Brief:
At the line containing "else if(control == 1)", start repeating the entries exactly, and continue through the last line.

[Circuit design text data]
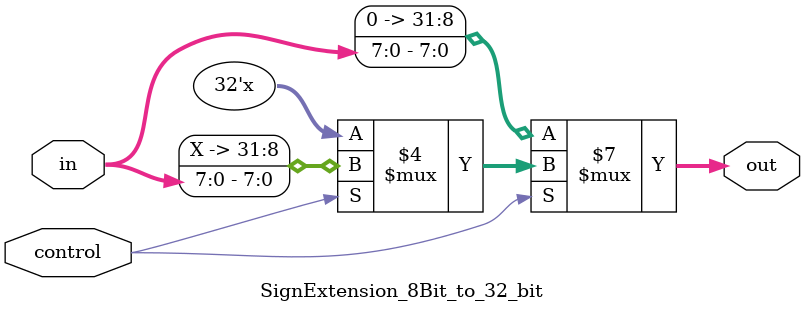
<source format=v>
`timescale 1ns / 1ps
module SignExtension_8Bit_to_32_bit(in, out, control);

    /* A 16-Bit input word */
    input [7:0] in;
    input control;
    /* A 32-Bit output word */
    output reg [31:0] out;
    

    always @(*)
    begin
        
        if(control == 0)
        begin
            out <= {24'b0, in[7:0]};
        end
        else if(control == 1)
        begin
            out <= { { 24 {in[15]} }, in[15:0] };
        end
    end
    


endmodule

</source>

Task response:
        else if(control == 1)
        begin
            out <= { { 24 {in[15]} }, in[15:0] };
        end
    end
    


endmodule

</source>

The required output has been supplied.